Would the Caribbean get a passing grade for the state of ICTs in the region?
Based on a recent article on Jamaica’s ICT sector, the discussion is extended to the wider Caribbean for further consideration.
On Monday, 9 November, The Gleaner newspaper in Jamaica published an article, “Grading Jamaica’s Information And Communication Technology Sector”, in which six well-known and experienced ICT professionals were asked to assess the local industry. In addition to giving the current state of the sector a grade, the assessors, whose backgrounds covered a broad range of disciplines – from software development and education, to policy and regulation – were also required provide a SWOT (Strengths, Weaknesses, Opportunities, Threats) analysis of Jamaica’s ICT sector.
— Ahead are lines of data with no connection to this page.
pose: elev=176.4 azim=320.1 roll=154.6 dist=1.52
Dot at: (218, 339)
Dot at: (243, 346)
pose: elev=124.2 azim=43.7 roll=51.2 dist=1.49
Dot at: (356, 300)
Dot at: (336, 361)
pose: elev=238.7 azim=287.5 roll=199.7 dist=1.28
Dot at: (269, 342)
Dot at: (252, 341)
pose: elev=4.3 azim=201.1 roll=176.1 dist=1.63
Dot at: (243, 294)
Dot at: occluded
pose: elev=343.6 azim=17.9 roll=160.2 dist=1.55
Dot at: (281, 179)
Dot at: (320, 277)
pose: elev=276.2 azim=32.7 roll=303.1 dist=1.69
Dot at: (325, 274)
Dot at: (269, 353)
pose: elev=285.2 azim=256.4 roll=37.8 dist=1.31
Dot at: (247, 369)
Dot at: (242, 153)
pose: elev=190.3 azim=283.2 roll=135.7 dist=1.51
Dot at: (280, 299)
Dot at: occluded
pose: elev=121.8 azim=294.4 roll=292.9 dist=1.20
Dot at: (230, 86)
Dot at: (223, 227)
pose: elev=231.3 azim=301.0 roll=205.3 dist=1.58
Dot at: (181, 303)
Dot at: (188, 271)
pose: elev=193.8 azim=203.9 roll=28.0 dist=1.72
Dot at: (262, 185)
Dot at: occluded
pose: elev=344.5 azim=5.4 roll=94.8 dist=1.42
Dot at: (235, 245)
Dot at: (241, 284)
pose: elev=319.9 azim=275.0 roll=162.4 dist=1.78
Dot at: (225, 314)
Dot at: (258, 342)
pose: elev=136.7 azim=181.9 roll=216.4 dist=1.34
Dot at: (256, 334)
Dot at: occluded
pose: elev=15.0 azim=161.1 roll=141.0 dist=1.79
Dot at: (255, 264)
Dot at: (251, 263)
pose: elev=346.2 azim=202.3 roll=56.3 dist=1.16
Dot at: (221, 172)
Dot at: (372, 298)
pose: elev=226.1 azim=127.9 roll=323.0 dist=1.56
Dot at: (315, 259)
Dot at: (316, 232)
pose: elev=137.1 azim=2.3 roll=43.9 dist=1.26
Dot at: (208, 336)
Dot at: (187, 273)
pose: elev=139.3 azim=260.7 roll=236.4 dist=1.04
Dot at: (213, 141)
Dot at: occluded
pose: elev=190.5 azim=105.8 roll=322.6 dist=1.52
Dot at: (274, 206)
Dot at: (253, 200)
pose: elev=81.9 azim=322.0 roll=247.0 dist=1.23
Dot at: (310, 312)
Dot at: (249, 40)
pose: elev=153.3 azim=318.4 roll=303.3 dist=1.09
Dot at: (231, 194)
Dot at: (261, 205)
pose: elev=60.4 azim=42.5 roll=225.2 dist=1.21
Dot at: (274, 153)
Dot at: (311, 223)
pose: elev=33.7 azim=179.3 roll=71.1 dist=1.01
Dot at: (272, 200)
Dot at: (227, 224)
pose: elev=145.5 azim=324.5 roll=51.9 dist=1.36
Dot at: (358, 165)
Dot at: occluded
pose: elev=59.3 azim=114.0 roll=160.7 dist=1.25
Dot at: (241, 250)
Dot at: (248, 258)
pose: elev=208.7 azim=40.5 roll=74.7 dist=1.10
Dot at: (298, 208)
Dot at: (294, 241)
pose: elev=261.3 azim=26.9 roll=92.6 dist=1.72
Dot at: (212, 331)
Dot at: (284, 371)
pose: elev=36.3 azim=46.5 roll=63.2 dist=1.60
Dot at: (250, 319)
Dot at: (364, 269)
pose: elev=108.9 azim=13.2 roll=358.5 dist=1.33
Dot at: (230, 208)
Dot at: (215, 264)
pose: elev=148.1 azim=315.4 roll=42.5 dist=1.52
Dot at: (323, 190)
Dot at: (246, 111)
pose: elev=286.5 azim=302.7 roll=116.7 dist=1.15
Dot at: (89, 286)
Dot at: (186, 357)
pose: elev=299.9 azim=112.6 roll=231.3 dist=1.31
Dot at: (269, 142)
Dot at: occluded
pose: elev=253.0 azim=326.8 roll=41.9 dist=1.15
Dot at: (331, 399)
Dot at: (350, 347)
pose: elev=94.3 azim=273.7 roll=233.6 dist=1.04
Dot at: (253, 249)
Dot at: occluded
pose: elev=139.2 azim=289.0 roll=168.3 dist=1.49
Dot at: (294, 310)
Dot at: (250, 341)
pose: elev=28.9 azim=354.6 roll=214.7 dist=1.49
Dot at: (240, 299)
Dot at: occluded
Overall, the scores Jamaica received from the assessors ranged between B and D, with a likely average grade of around a C. Depending on pass mark established, generally a C grade tends to be either a low passing grade, or a fail. Essentially, there is considerable room for improvement. Key points raised in the SWOT analysis are as follows:
- Strengths – the wealth of talent available; modern telecoms infrastructure; (some) recognition by policymakers of the importance of ICT to the economy
- Weaknesses – limited ICT governance structures; fragmented focus; underdeveloped e-government services; concentration on low-end ICT-enabled services; a lack of innovation-related education; outdated school curricula; still high cost of telecoms services
- Opportunities – a focus on niche areas and higher value services; more industry-academic-government partnership; a youthful, tech-savvy population; an emerging set of ICT-intensive businesses
- Threats – Jamaica being overtaken by its Caribbean neighbours; a lack of collaboration and being under-equipped professionally; low capacity to innovate; outdated policy and legislative framework; severe brain drain
Although the focus of the article was Jamaica, how would other Caribbean countries fare under such an assessment? Would they receive at least a passing grade?
Generally, many of the issues identified by the Jamaican assessors in the SWOT analysis are matters which we have discussed here on ICT Pulse. Having said this, there are no easy solutions for those issues.. At the very least, they would demand far-reaching changes in current policies and in resource allocation to realise effective and long-term results. However, the sections below outline two issues emerging from the SWOT that merit further discussion.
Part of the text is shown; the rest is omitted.